Input below:

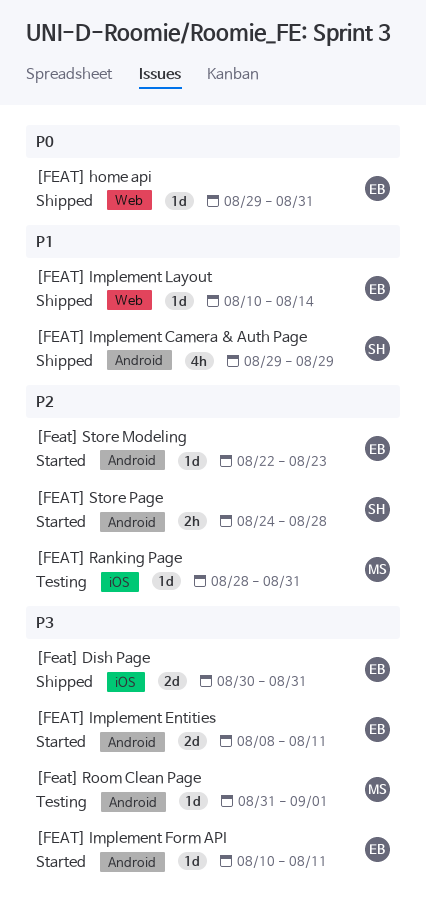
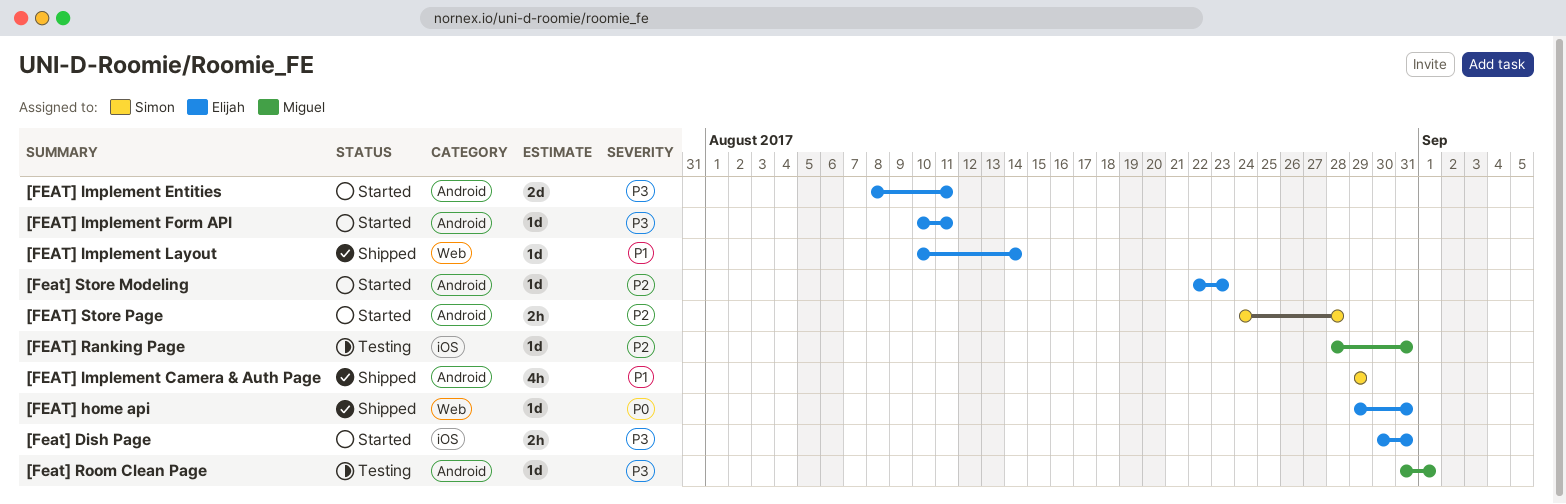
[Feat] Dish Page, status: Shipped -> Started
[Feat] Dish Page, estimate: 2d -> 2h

End of Input.
Input below:

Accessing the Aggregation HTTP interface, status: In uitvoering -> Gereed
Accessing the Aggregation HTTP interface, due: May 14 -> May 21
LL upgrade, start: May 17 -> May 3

End of Input.

• Action item
With "HTTP" as the word to match, copy each line of the records that has it.

• Result of the task
Accessing the Aggregation HTTP interface, status: In uitvoering -> Gereed
Accessing the Aggregation HTTP interface, due: May 14 -> May 21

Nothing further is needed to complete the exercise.